A Nigerian immigrant, Sunday Adelaja, in Kiev, Ukraine, founded the Embassy of the Blessed Kingdom of God for All Nations 13 years ago. In a predominantly Orthodox Christian country, where racism was pervasive, Adelaja created a Pentecostal church with 30 000 members.
But the church aimed to be far more than a curiosity. Like the pastors who travelled to Kiev to see him, Adelaja believed God's Embassy could be a model worldwide.
The next stop in his bid for global reach was the United States.
"America is fast becoming a mission ground again," Adelaja said in a phone interview from Sacramento, California, during his latest trip through the country. "We are surprised that the Americans who preached to us, the passion they had is almost already gone."
'As America goes, so goes the world'
Adelaja was among a stream of pastors from Africa and other countries starting hundreds of churches in the US. Their congregations back home were bursting with worshippers as Christianity advances through the developing world.
The clergymen saw American churches as floundering - focused more on money than God and filled with stale preaching and sinfulness.
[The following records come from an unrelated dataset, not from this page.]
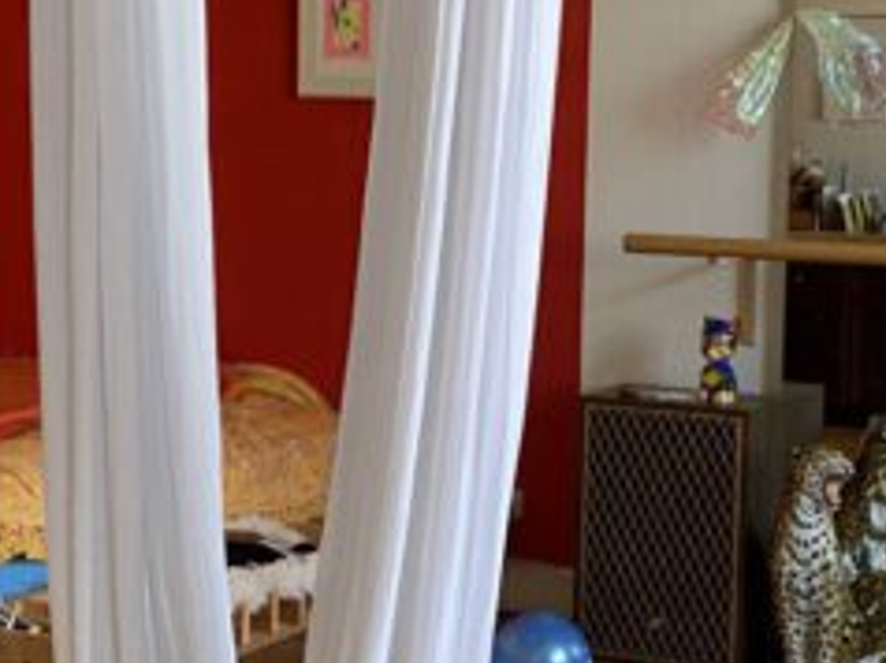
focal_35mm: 84
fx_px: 2148
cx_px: 525
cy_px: 291
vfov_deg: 17.5
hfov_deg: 23.3
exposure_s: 1/60
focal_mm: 4.25
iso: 160
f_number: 1.8
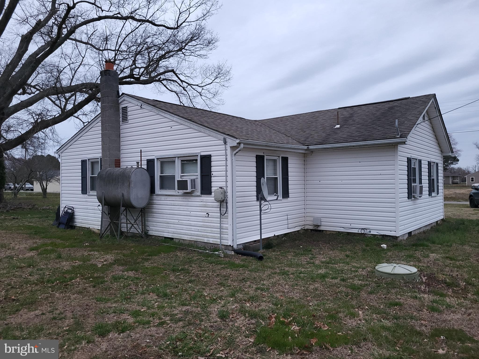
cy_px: 180
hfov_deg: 67.3
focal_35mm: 26
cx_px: 240
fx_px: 360
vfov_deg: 53.1
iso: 320
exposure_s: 1/120
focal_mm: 5.4
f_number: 1.8
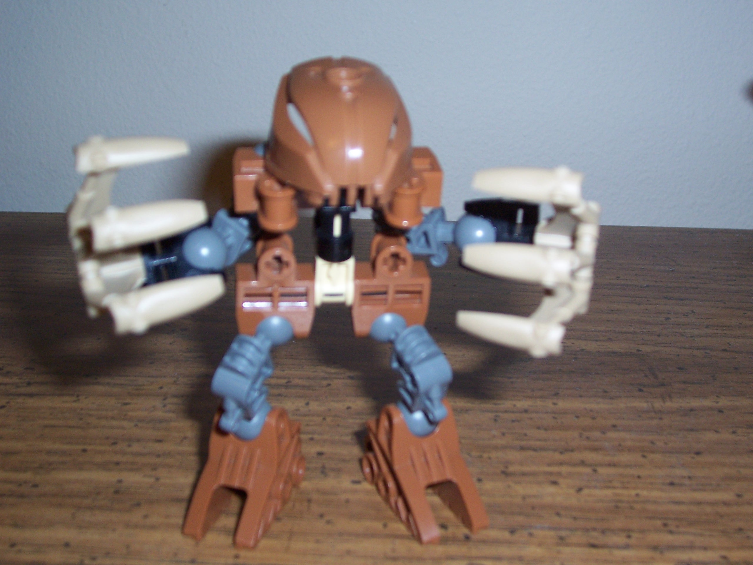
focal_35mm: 42
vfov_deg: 34.3
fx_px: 914
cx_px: 376
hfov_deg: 44.8
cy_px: 282
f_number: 3
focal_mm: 7
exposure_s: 1/60
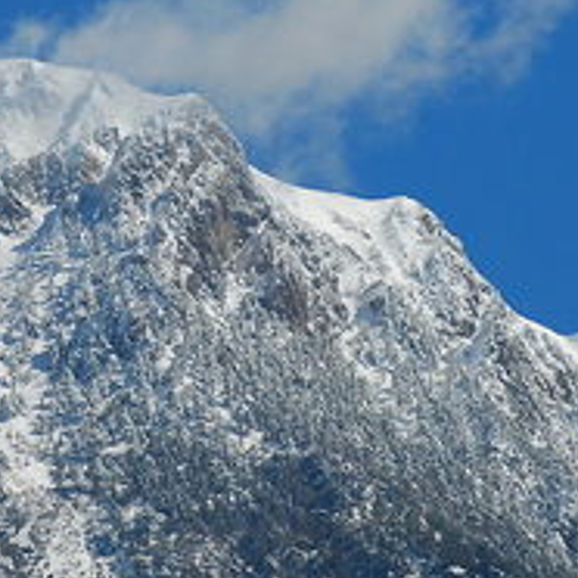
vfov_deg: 3.5
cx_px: 295
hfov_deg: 3.5
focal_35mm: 501
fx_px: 9464
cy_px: 235
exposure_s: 1/3200
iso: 400
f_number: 8
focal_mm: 122
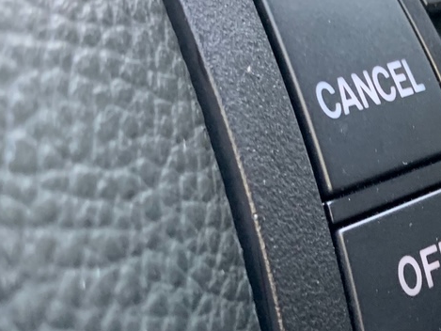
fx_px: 905
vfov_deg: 20.7
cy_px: 179
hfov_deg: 25.8
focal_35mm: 71
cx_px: 454
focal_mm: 4.25
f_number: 1.8
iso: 250
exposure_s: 1/60
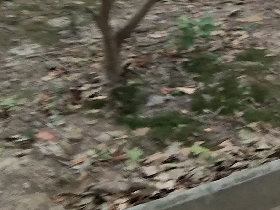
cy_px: -19
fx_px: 1205
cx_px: 392
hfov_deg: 12.7
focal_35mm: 149
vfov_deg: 9.9
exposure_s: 1/50
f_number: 2.2
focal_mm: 3.69
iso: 250
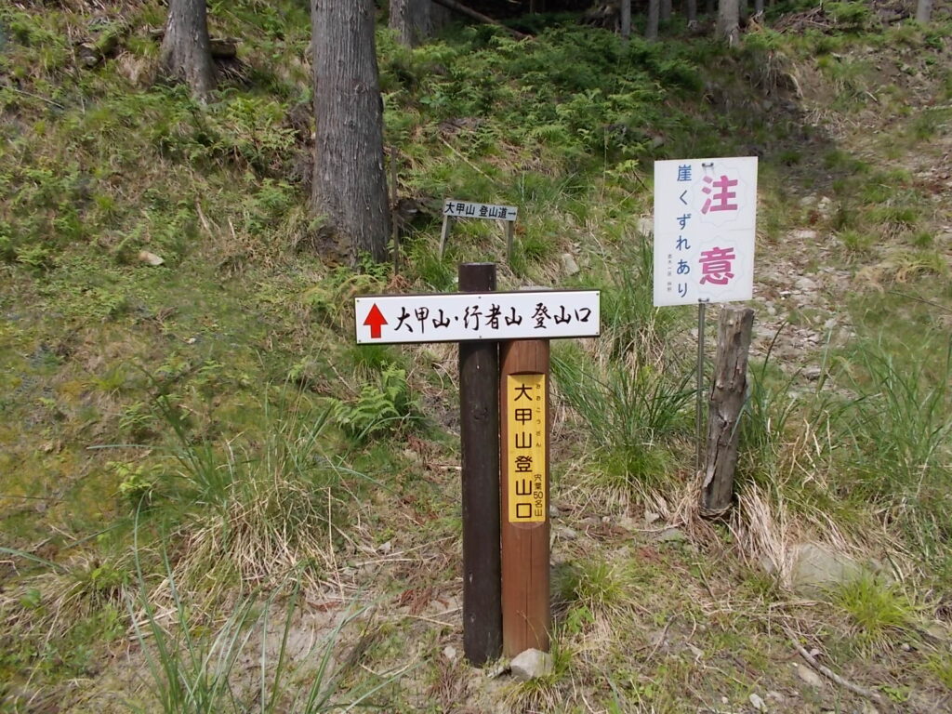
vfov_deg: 53.1
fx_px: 715
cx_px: 476
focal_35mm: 26
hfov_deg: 67.3
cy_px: 357
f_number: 8
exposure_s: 1/100
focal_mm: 4.6
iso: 80
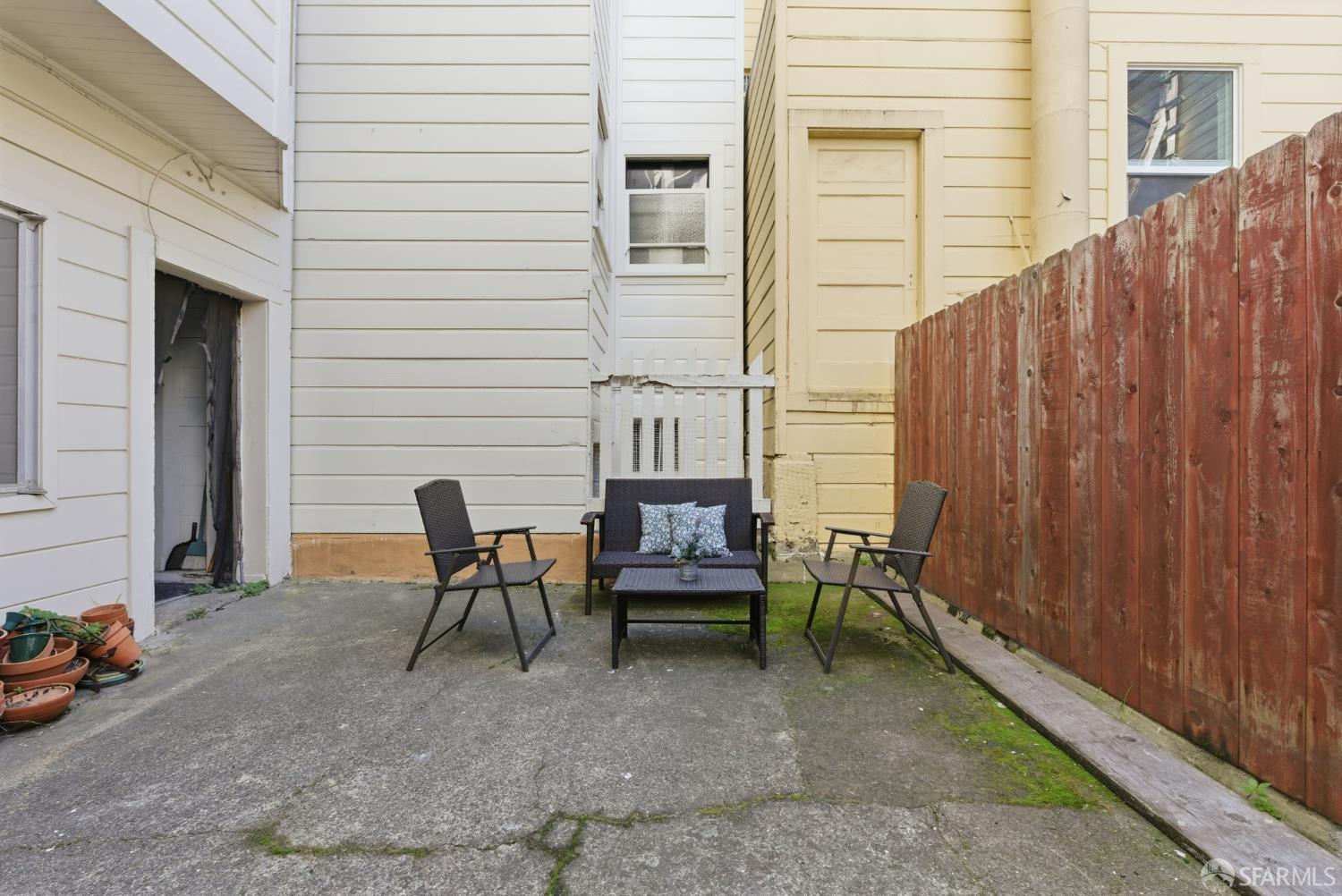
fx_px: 597
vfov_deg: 73.8
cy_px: 448
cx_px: 671
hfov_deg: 96.7
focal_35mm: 16
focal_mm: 16
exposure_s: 1/125
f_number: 11
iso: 100
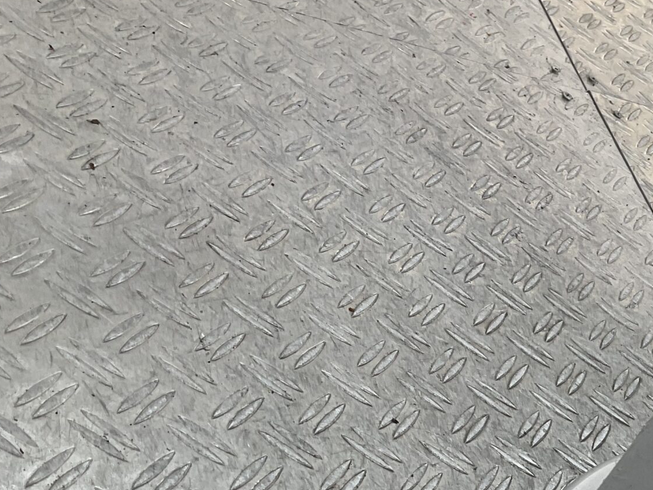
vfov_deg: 21.3
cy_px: 522
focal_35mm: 66
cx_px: 679
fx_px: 1245
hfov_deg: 27.4
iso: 16
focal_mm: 3
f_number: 1.8
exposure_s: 1/163
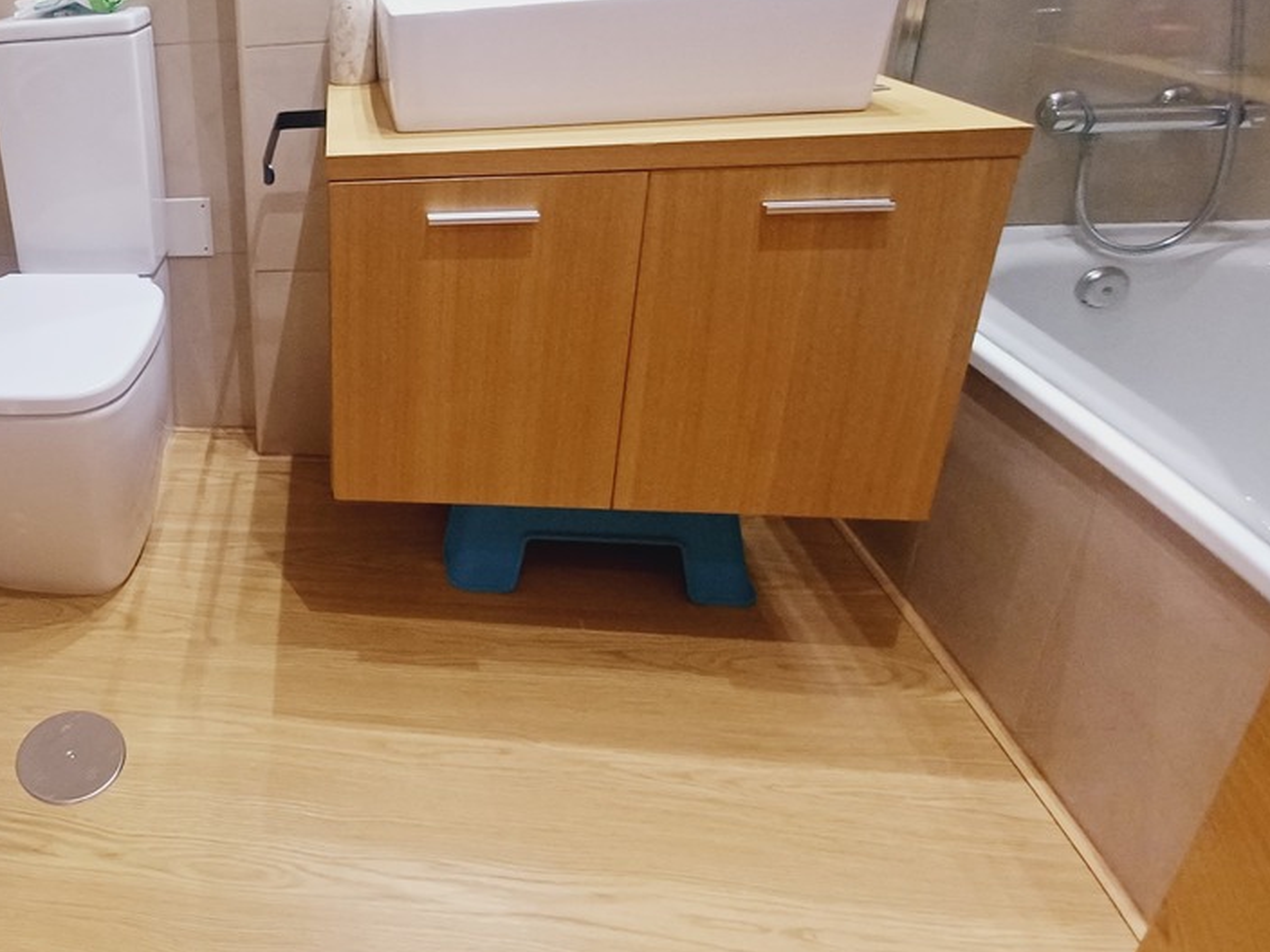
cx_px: 141
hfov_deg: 61.1
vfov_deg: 54.6
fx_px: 881
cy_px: 261
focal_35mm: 24
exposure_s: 1/33
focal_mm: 1.42
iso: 125
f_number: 2.2
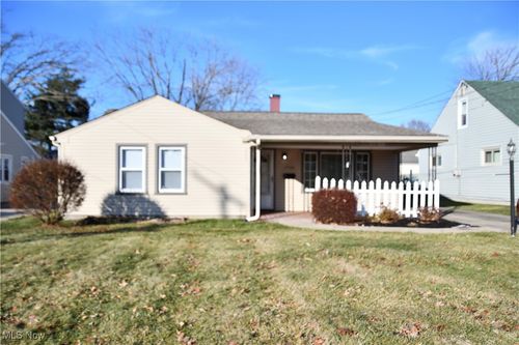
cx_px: 260
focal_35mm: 31
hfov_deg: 60.3
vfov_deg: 42.3
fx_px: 447
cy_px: 172
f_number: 3.5
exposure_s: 1/2500
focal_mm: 21
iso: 250
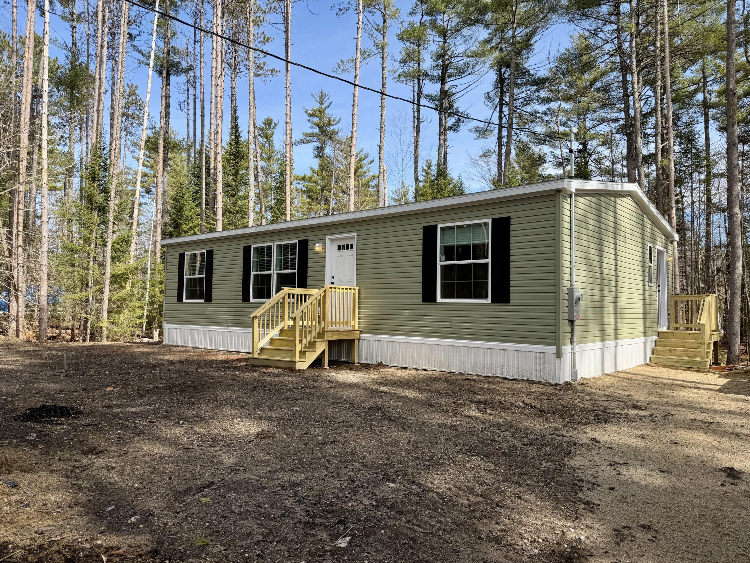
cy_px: 282
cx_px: 375
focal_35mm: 24
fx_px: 520
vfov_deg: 56.8
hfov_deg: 71.6
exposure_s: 1/2000
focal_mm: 6.76
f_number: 1.78
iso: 80
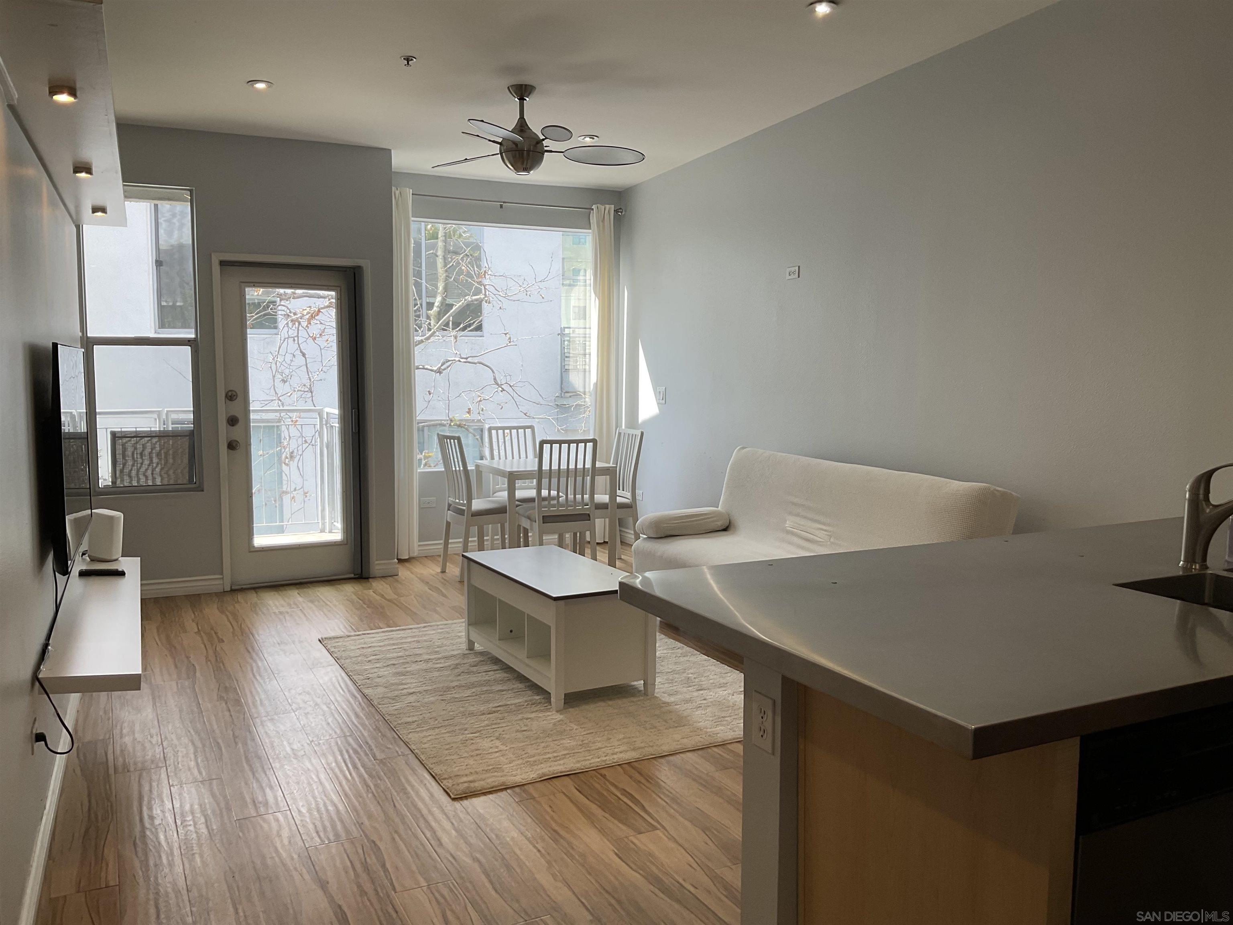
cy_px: 462
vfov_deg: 48.2
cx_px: 616
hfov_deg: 61.7
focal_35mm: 29
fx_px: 1033
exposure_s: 1/120
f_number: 1.8
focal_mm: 3
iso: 25
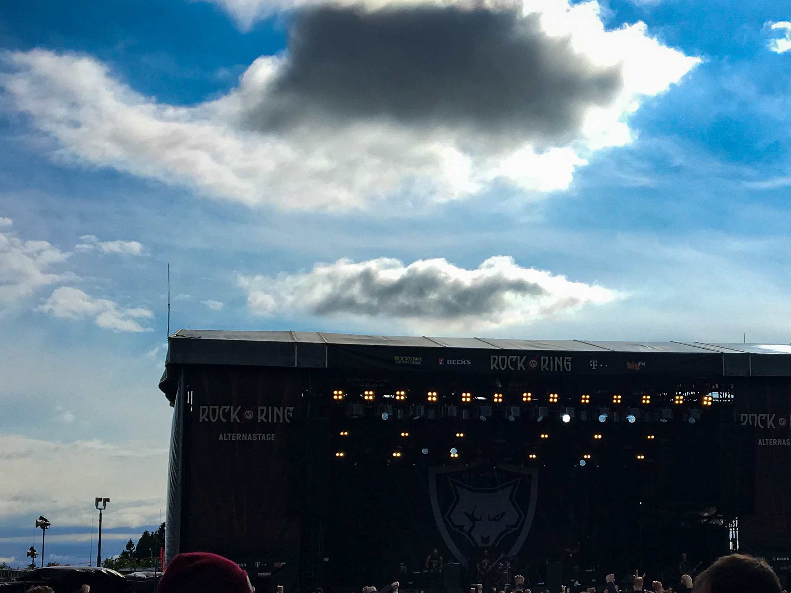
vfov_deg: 26.4
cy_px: 403
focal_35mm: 55
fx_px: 1257
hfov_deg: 34.6
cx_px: 536
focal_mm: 4.15
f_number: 2.2
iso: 25
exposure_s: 1/3700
They hope to save the country that brought them the faith.
Adelaja said: "When the values are crashing, you have the largest number of abortions, divorce and school shootings. These things are very sad. As America goes, so goes the world. We shouldn't allow the Christian influence to diminish in this country."
His goals might seem unrealistic, but researchers who studied global religion were already calling this the "African century" of Christianity. African churches - with their zeal and resourcefulness - were poised to become a force not just in America, but also around the world.
God's Embassy claims 20 churches in US
Adelaja trained mission workers in Ukraine and, through them, he said he had already started more than 600 churches in dozens of nations.
In the past few years, he had been travelling around the US, building ties with pastors, especially leaders from the Pentecostal and charismatic traditions, known for spirited worship and speaking in tongues.
Tony Carnes, who studied African churches in the New York area and beyond, said: "At present, he doesn't have great influence," in the US, but had a "network of fans. This current trip is a sustained effort to bring Adelaja to the greater church audience."
God's Embassy claimed 20 churches in America, built mainly through Ukrainian and Russian-speaking immigrants and their US-born children and friends. Last year, he started History Makers Bible School in New Jersey and said 200 or so pastors from around the country attend the weekend classes.